How to solve this issue:
File { checksum => md5 }
...
file {
"/path/to/so/many/files":
owner => myself, mode => 0644, recurse => true, checksum => undef
}
Sometimes, it isn’t possible to solve this issue, if your file {} resource is a retrieve file (ie there is a source parameter), because you need to have checksum to manage the files. In this case, just byte the bullet, change the checksum to mtime, limit recursion or wait for my fix of Puppet bug #1469.
Simply no reason
Actually it is in your interest that puppetd is taking 100% of CPU while applying the configuration the puppetmaster has given. That just means it’ll do its job faster than if it was consuming 10% of CPU :-)
I mean, puppetd has a fixed amount of things to perform, some are CPU bound, some are I/O bound (actually most are I/O bound), so it is perfectly normal that it takes wall clock time and consume resources to play your manifests.

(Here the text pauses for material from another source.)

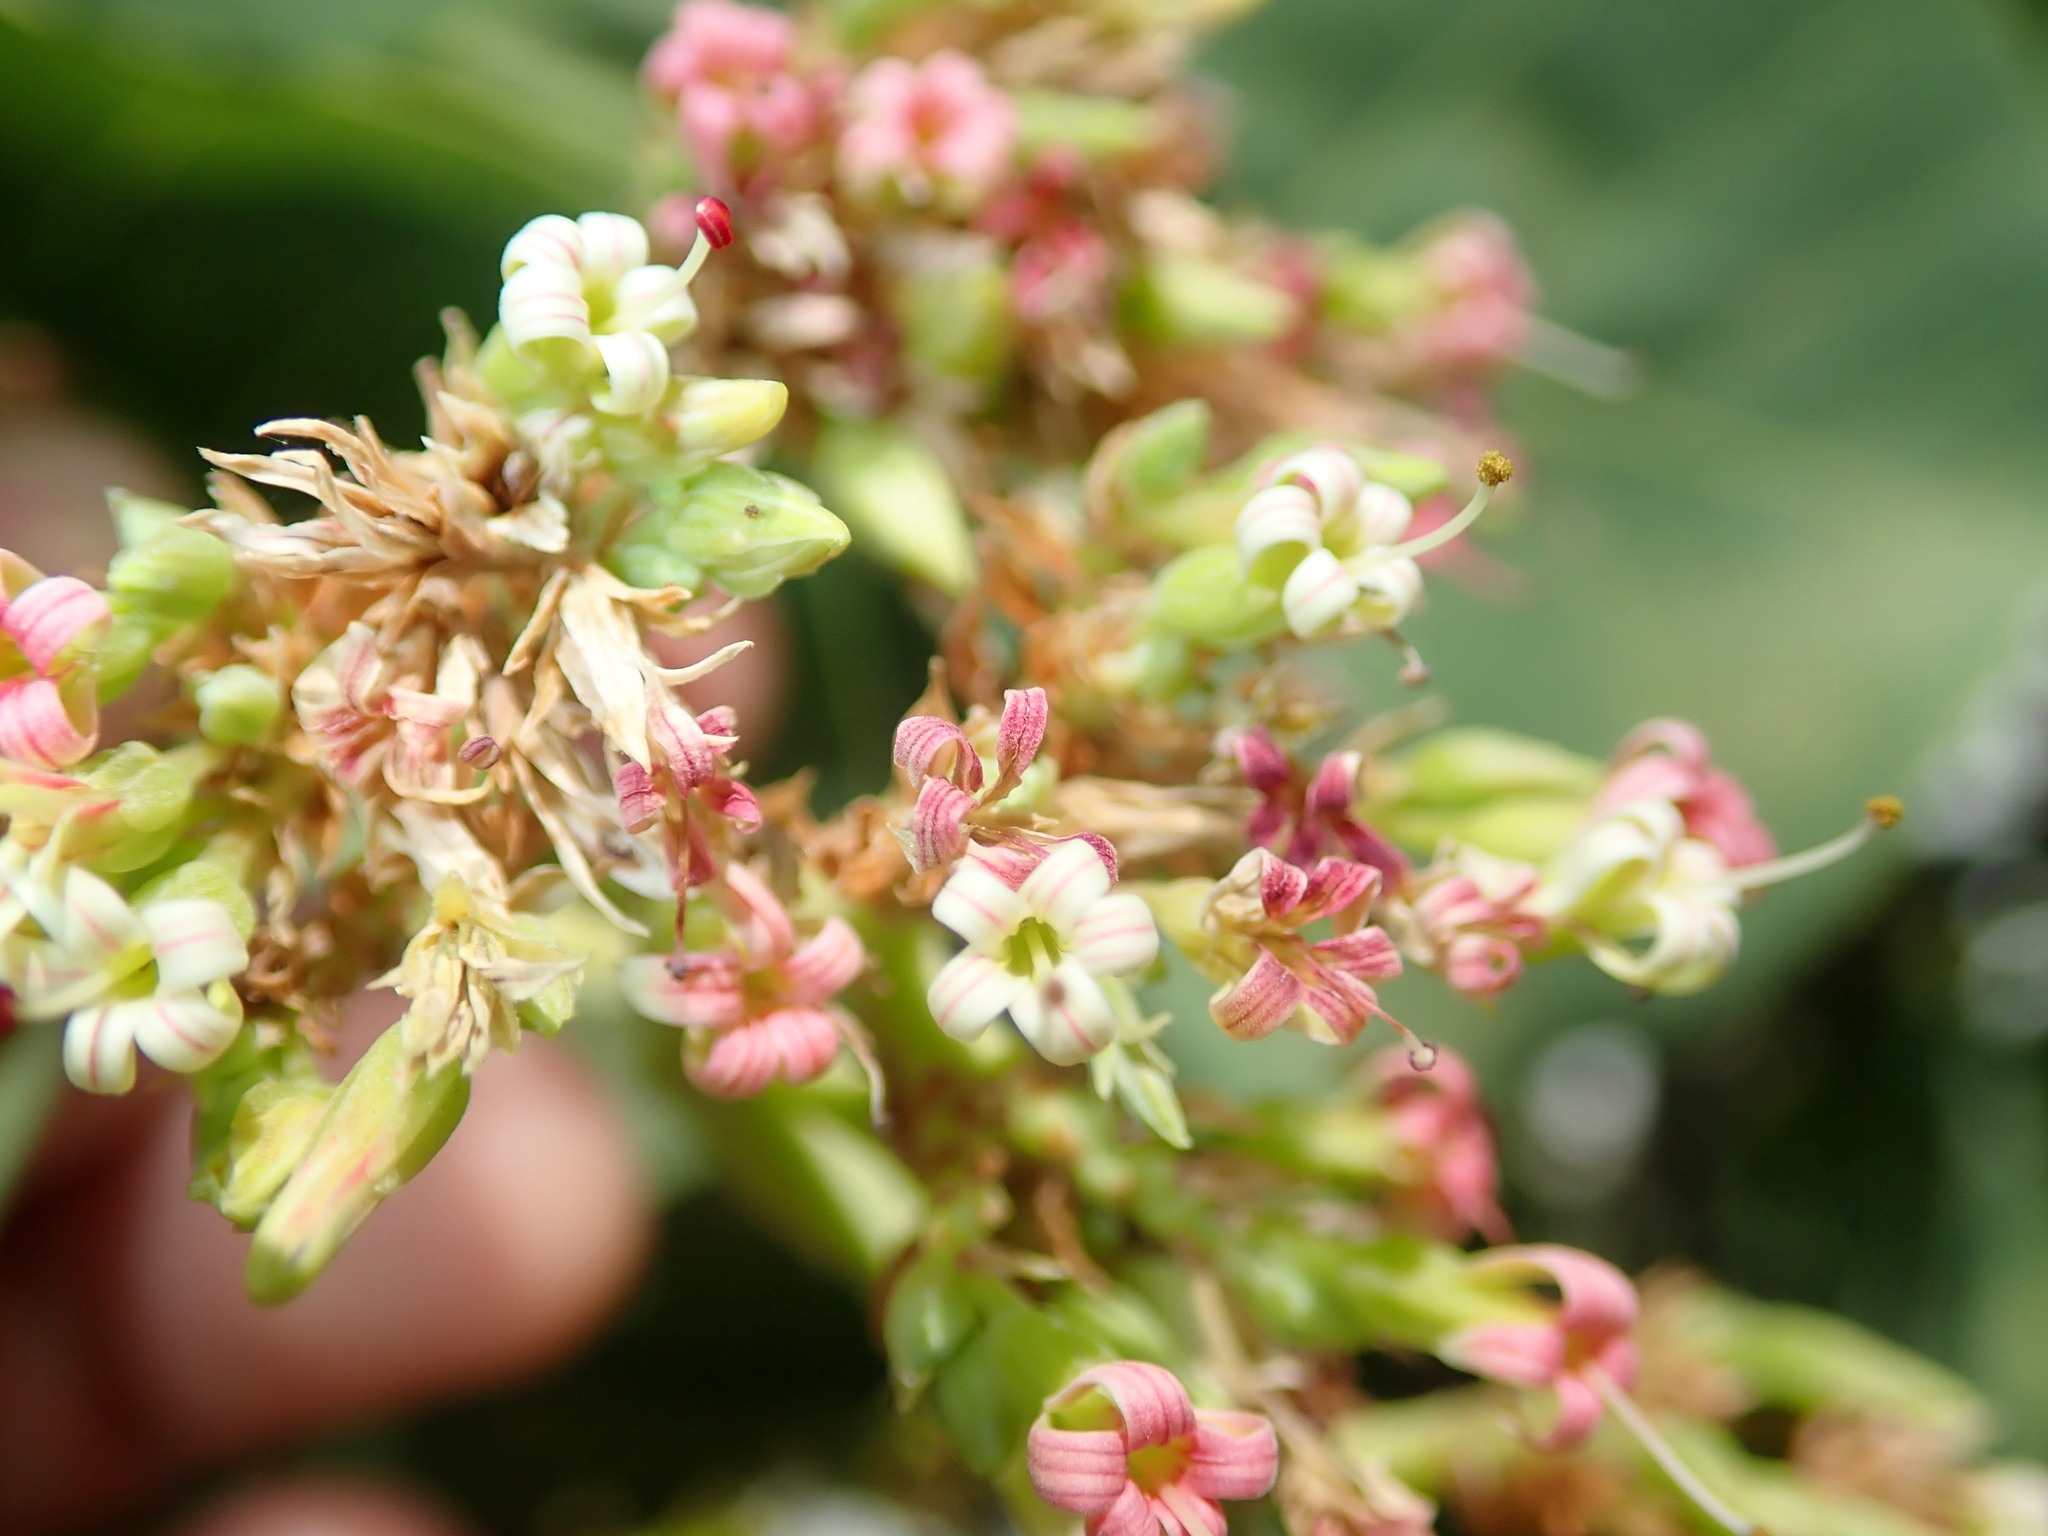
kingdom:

What is not normal is consuming CPU or memory between configuration run. But you already know how to diagnose such issues if you read the start of this post :-)
Conclusion
Not all resource consumption are bad. We’re all dreaming of a faster puppetd.
And at this subject, I think it should be possible (provided ruby supports native thread (maybe a task for JRuby)) to apply the catalog in a multi-threaded way. I never really thought about this (I mean technically), but I don’t see why it couldn’t be possible. That would allow puppetd to do several I/O bound operations in parallel (like installing packages and managing files at the same time).